2

I have a linq statement that needs to read through a text file. It takes alist of urls and strips them back to get the domains. I then want to take the unique domains and write them back out to a file.

Here's what I have so far:

        var urls = File.ReadAllLines(badLinks)
            .Where(x => x.IsNotNullOrEmpty())
                .Select(x => ManipulateUrl(x))
                .Distinct()
                .ToList();

The thing is, I've noticed that Distinct() function only includes a domain if the manipluated entry is Distinct when I really re-evaluate the list after the changes and create a list of unique enties (domains).

Any help appreciated.

* UPDATE *

Sorry guys, after breaking down the list it turns out that the source file has the problem. Was difficult to see with 100k records in.

dotnetnoob
  • 10,783
  • 20
  • 57
  • 103
  • 1
    what is returning from `ManipulateUrl`, `string` ? – Selman Genç Feb 03 '14 at 13:38
  • if a url starts off 'http://mydomain.com/aff=123' the string returned will be 'http://mydomain' – dotnetnoob Feb 03 '14 at 13:41
  • 2
    Could you re-explain the issue?
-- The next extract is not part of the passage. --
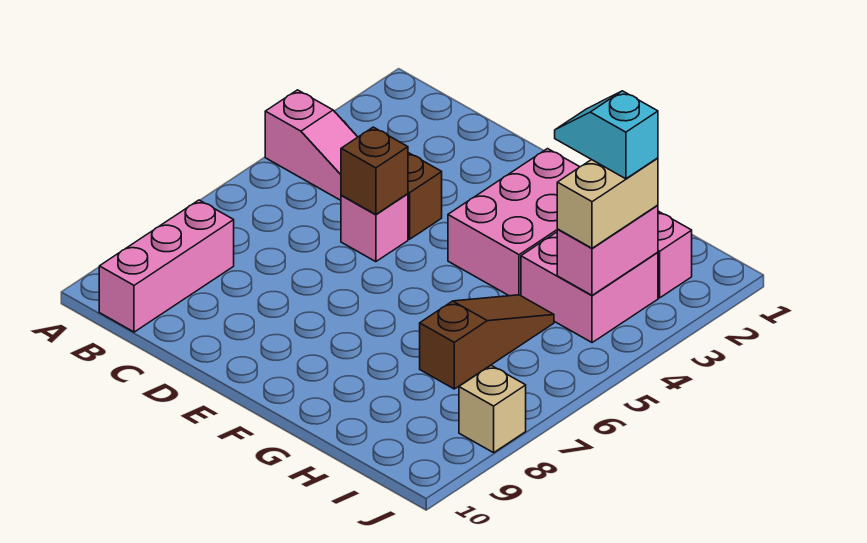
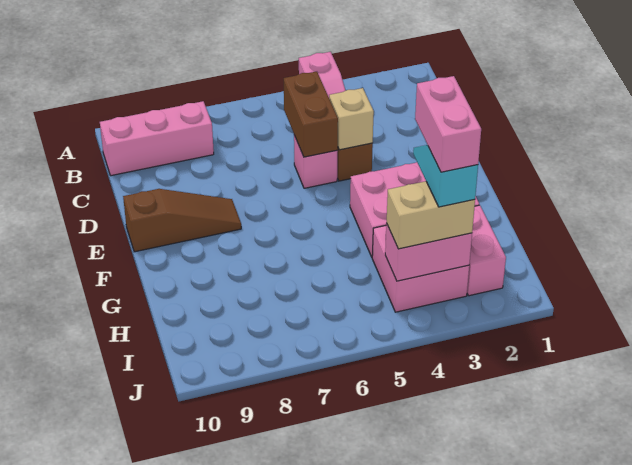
brown 1x1 brick [341,127,408,214] -> brown 1x2 brick [284,72,338,157]
none -> pink 1x2 brick [415,76,481,172]
brown 1x3 slope [420,295,554,389] -> brown 1x3 slope moved to [123,189,241,252]
tan 1x1 brick [459,366,526,453] -> tan 1x1 brick moved to [329,88,374,150]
I can't understand what's wrong. – Douglas Feb 03 '14 at 13:53
  • The output items of your list is determined by the `Select`. Assuming you want to keep the original items but filter them based on a selector, this is a duplicate of [this question](http://stackoverflow.com/questions/742682/distinct-list-of-objects-based-on-an-arbitrary-key-in-linq). – nmclean Feb 03 '14 at 14:06

1 Answers1

2

your code certainly looks correct, the only thing that springs to mind is whether the ManipulateURL is throwing it off.
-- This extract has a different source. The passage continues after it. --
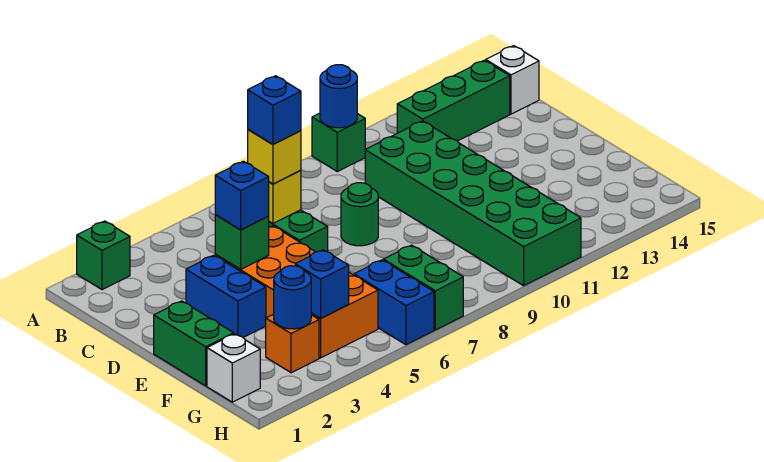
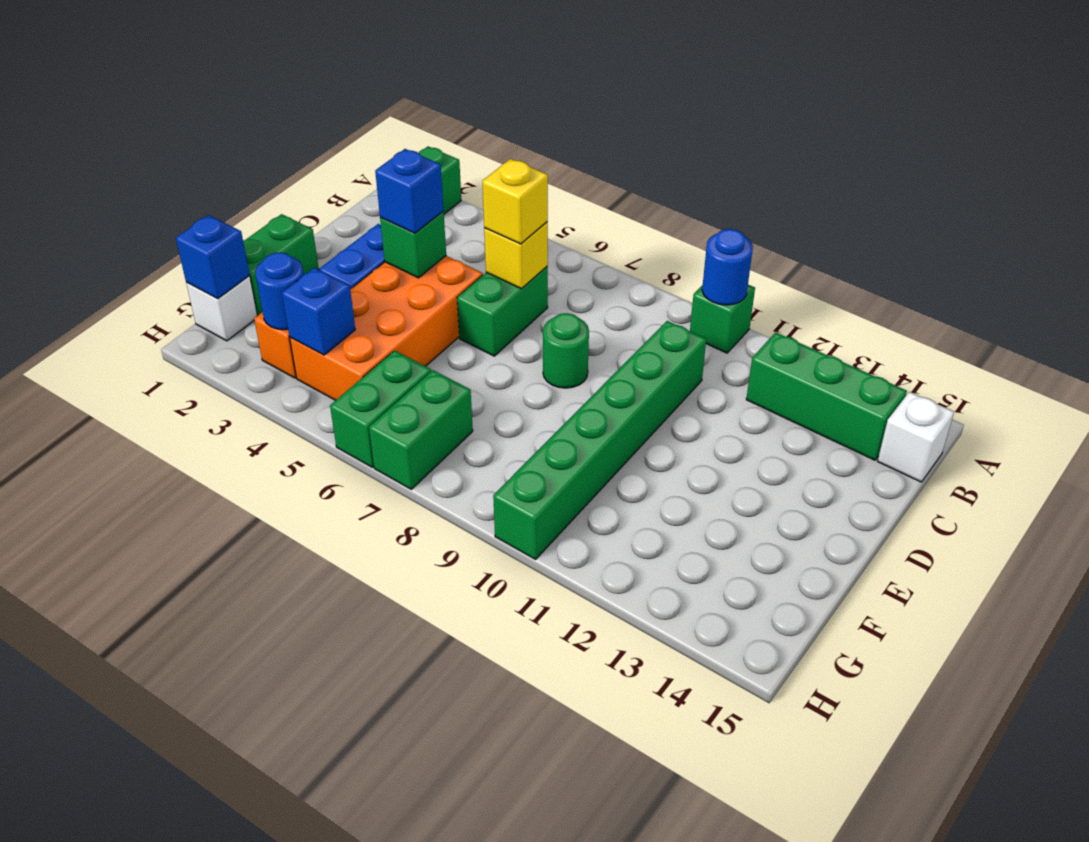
blue 1x1 brick [248,76,301,144] -> blue 1x1 brick moved to [176,215,249,299]
green 2x6 brick [365,121,581,286] -> green 1x6 brick [493,321,706,559]
blue 1x2 brick [354,260,434,345] -> green 1x2 brick [330,351,431,467]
Have you tried splitting the code into two separate statements, i.e:

var urls = File.ReadAllLines(badLinks)
            .Where(x => x.IsNotNullOrEmpty())
            .Select(x => ManipulateUrl(x));

var distinctURLS = urls.Distinct().ToList();

At least doing this way you can step through the code and verify urls is being populated as you'd expect.

Gavin Coates
  • 1,366
  • 1
  • 20
  • 44